David Rientjes <rientjes@xxxxxxxxxx> · Mon, 22 Oct 2018 14:04:32 -0700 (PDT)

On Tue, 16 Oct 2018, Mel Gorman wrote:

> I consider this to be an unfortunate outcome. On the one hand, we have a
> problem that three people can trivially reproduce with known test cases
> and a patch shown to resolve the problem. Two of those three people work
> on distributions that are exposed to a large number of users. On the
> other, we have a problem that requires the system to be in a specific
> state and an unknown workload that suffers badly from the remote access
> penalties with a patch that has review concerns and has not been proven
> to resolve the trivial cases.

The specific state is that remote memory is fragmented as well, this is 
not atypical.  Removing __GFP_THISNODE to avoid thrashing a zone will only 
be beneficial when you can allocate remotely instead.  When you cannot 
allocate remotely instead, you've made the problem much worse for 
something that should be __GFP_NORETRY in the first place (and was for 
years) and should never thrash.

I'm not interested in patches that require remote nodes to have an 
abundance of free or unfragmented memory to avoid regressing.

> In the case of distributions, the first
> patch addresses concerns with a common workload where on the other hand
> we have an internal workload of a single company that is affected --
> which indirectly affects many users admittedly but only one entity directly.
> 

The alternative, which is my patch, hasn't been tested or shown why it 
cannot work.  We continue to talk about order >= pageblock_order vs
__GFP_COMPACTONLY.

I'd like to know, specifically:

 - what measurable affect my patch has that is better solved with removing
   __GFP_THISNODE on systems where remote memory is also fragmented?

 - what platforms benefit from remote access to hugepages vs accessing
   local small pages (I've asked this maybe 4 or 5 times now)?

 - how is reclaiming (and possibly thrashing) memory helpful if compaction
   fails to free an entire pageblock due to slab fragmentation due to low
   on memory conditions and the page allocator preference to return node-
   local memory?

 - how is reclaiming (and possibly thrashing) memory helpful if compaction
   cannot access the memory reclaimed because the freeing scanner has 
   already passed by it, or the migration scanner has passed by it, since
   this reclaim is not targeted to pages it can find?

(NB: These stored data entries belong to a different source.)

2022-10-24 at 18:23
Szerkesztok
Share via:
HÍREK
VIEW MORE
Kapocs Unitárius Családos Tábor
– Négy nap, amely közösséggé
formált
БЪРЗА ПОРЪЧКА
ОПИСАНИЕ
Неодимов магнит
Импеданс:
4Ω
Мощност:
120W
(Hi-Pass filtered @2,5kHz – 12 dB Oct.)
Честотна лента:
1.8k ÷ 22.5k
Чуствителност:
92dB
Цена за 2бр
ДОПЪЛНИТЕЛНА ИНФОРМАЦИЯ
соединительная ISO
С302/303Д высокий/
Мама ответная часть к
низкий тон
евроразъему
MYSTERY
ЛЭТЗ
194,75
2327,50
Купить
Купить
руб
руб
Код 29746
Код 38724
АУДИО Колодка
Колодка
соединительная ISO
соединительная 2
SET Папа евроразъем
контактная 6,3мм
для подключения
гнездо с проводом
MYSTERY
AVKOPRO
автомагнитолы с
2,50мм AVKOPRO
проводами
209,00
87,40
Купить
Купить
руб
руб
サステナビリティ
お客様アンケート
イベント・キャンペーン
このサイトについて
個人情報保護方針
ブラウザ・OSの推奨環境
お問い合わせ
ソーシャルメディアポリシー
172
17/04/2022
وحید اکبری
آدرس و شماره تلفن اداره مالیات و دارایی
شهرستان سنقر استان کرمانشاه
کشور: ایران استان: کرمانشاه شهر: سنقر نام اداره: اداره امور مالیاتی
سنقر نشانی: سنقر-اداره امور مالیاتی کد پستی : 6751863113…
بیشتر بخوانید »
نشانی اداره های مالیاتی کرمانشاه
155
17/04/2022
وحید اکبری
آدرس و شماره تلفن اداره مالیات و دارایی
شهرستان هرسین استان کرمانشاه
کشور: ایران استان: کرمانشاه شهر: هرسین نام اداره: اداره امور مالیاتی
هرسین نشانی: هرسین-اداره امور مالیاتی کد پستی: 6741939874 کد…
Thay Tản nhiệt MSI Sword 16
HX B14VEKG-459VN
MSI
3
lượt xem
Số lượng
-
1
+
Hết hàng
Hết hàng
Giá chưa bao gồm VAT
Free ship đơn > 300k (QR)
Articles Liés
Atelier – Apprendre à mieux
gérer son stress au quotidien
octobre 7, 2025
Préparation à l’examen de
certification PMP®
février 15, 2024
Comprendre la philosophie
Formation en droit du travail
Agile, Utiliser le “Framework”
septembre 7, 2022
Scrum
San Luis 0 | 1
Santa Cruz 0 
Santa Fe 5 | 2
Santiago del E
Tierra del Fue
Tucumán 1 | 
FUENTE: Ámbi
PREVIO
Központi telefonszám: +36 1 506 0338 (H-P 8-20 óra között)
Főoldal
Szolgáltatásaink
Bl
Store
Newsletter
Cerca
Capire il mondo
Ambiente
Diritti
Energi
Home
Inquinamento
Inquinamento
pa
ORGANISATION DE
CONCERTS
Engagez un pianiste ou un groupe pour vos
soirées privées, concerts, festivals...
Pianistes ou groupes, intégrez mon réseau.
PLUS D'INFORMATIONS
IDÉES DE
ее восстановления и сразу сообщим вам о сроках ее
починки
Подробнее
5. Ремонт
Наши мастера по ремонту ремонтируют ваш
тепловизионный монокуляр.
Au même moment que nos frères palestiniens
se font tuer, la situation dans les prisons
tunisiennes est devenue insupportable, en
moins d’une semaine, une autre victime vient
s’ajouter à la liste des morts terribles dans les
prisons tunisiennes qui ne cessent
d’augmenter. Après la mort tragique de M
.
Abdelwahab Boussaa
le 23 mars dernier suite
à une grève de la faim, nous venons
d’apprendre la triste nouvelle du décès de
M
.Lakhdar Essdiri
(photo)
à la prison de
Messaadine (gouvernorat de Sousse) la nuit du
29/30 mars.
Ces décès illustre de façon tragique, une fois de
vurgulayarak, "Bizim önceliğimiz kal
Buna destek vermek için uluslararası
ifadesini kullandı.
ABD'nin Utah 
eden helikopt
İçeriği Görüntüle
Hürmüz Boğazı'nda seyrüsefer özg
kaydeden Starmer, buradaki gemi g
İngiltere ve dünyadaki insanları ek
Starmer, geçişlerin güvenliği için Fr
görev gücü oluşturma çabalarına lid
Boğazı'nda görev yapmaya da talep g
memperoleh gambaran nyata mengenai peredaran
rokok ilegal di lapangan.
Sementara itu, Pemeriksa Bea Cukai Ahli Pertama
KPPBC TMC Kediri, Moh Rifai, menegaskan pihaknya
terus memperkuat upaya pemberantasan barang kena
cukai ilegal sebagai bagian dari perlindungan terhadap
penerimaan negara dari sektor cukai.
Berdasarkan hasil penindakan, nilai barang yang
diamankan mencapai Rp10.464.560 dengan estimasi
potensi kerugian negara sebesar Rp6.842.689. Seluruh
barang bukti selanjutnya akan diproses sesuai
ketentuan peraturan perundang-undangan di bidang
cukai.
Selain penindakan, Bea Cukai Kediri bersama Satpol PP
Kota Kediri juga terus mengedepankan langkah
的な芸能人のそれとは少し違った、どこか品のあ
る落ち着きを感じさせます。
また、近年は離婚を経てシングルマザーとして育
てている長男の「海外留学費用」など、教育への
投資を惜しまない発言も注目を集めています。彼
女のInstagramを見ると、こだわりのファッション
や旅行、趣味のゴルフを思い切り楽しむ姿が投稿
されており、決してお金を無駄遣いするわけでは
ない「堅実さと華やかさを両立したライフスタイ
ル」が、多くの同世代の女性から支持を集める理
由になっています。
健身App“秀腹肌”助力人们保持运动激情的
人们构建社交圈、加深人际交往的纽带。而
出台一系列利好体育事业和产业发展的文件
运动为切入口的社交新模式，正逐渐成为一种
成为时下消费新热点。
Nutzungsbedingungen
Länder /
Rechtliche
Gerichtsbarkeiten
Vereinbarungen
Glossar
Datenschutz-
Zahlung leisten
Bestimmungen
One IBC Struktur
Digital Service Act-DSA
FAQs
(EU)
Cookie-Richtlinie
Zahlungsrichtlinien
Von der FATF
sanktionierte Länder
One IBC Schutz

 - what metrics can be introduced to the page allocator so that we can
   determine that reclaiming (and possibly thrashing) memory will result 
   in a hugepage being allocated?

Until we have answers, especially for the last, there is no reason why thp 
allocations should not be __GFP_NORETRY including for MADV_HUGEPAGE 
regions.  The implementation of memory compaction simply cannot guarantee 
that the cost is worthwhile.